Originally Posted by greasegunn
Originally Posted by domer10
I would say warped rotor, this is why I do not cheap out with rotors anymore. I know you said you did not, but from experience this sounds like a warped rotor. The junk metal is proliferating into the mid level options for parts with certain manufacturers unfortunately.
I used top end Raybestos rotors. The thing I can't get my head around is the inconsistency - if the rotor is warped or if there is lateral runout wouldn't it be consistent and not vary?
There is extensive discussion of failure modes leading to shudder here on BITOG, already.
Rotor thickness- rare, but easily checked. Use a micrometer at 8 points around the rotor, any differences should be less than a .001" micrometer can measure.
Rotor was already warped when new - rare, but it happens. Check on vehicle with a dial indicator.
Rotor wears unevenly in thickness - usually only seen on hard use service vehicles with semi-metallic pads.

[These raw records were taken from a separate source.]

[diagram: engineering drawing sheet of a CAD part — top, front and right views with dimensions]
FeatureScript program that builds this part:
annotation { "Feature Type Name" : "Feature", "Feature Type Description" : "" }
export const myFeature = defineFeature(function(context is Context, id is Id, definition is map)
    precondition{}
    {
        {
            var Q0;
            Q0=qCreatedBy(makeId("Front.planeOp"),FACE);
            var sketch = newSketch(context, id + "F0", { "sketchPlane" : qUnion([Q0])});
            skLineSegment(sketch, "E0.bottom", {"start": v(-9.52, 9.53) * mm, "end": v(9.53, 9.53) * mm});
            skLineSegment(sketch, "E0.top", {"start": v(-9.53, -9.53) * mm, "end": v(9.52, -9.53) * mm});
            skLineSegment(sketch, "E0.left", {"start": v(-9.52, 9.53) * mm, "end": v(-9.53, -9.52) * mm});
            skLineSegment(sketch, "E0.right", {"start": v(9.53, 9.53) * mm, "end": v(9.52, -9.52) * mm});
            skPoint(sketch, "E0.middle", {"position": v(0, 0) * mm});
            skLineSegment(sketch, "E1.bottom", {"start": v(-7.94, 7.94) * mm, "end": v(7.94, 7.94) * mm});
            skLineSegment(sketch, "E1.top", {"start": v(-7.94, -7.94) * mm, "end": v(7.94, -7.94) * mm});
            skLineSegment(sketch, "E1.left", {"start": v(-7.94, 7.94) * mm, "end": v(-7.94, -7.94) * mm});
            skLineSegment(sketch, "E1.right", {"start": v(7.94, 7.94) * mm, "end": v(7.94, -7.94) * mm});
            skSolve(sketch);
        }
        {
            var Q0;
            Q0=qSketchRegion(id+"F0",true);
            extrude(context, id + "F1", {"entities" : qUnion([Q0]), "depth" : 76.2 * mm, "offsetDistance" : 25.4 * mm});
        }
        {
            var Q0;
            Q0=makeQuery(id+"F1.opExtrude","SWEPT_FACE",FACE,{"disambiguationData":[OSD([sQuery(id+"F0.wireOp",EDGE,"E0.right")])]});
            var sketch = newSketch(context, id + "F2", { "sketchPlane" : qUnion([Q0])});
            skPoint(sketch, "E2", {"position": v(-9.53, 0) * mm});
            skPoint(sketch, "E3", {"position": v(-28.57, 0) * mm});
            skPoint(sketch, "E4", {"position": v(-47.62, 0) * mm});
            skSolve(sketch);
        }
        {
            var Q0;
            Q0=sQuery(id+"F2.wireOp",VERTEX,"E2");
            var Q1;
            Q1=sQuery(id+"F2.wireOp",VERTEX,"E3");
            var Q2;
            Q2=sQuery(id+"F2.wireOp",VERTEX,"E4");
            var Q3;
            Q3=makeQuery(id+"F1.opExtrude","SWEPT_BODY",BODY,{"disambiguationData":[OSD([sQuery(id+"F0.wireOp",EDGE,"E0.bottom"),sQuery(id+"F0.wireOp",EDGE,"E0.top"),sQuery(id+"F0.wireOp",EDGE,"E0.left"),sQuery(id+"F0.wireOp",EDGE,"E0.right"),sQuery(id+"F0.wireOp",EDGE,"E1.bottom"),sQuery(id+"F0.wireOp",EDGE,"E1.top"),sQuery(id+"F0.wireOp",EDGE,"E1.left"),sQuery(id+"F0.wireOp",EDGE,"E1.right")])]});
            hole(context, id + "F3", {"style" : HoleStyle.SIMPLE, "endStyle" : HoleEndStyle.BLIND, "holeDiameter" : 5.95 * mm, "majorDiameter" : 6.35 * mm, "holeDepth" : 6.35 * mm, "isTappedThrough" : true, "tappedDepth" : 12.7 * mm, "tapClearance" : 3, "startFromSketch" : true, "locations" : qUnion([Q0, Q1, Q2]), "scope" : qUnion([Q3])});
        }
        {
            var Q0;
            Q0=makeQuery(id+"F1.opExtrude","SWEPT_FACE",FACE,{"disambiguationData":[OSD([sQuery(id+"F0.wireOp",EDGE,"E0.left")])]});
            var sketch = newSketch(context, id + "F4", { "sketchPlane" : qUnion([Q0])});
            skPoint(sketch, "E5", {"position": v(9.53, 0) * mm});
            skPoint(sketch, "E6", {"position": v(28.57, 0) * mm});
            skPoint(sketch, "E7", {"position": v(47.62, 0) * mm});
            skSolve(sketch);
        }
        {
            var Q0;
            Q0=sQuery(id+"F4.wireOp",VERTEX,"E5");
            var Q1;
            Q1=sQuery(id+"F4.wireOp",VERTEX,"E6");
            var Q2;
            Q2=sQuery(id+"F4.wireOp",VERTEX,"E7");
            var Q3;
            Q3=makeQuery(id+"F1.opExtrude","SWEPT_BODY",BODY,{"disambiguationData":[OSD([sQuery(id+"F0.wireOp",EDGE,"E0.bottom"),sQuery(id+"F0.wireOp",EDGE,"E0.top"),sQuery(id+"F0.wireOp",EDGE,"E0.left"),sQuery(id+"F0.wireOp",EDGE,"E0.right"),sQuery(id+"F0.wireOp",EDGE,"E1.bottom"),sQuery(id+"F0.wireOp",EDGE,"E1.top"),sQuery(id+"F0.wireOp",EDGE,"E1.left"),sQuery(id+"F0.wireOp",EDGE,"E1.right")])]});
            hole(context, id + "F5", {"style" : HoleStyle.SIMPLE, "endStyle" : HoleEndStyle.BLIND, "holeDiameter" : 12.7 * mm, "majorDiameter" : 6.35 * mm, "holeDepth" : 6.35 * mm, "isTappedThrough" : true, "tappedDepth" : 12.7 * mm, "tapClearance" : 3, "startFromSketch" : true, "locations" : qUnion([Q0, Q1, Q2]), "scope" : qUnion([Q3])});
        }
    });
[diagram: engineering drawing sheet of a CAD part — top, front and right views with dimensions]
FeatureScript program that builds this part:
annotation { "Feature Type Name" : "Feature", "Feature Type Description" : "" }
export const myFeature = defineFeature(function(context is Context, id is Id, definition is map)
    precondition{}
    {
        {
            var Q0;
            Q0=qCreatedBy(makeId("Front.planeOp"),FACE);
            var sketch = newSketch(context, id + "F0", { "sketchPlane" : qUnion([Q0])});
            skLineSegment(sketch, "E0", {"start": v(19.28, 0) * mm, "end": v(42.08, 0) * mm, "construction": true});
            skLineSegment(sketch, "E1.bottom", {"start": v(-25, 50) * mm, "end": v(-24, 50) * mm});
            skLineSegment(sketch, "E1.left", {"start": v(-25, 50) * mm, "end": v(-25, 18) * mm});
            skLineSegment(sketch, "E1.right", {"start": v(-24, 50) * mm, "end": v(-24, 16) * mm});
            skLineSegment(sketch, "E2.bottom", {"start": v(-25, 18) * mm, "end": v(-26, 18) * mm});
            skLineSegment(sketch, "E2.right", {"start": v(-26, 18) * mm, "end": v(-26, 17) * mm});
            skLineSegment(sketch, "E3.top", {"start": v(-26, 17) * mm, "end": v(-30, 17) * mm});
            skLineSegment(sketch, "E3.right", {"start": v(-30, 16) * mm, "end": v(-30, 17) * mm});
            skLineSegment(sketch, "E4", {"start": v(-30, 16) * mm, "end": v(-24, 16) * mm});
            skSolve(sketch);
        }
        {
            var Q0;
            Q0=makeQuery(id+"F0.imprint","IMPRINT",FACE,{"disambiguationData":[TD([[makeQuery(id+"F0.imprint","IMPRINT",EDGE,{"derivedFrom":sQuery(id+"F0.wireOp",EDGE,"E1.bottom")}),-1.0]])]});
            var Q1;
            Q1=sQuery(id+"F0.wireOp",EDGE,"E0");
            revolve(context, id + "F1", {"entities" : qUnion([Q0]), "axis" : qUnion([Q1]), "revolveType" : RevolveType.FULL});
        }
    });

Check with both micrometer and dial indicator.
Rotor warps in use - most common diagnosis, but not nearly as common as commonly thought. In 100% of the many diagnosis I have seen personally, the shop had zero physical evidence (did not use measuring instruments). I have proven a few wrong, and found one of the next two to be the cause.
Rotor was installed a crooked - very common. Check on vehicle with a dial indicator. A rotor installed crooked may not be salvageable. At a minimum the pad buildup needs to be removed.
Rotor has pad imprinting, uneven pad desposits - very common. Especially now with the ongoing elimination of copper in pads, which helped scrape the rotors clean.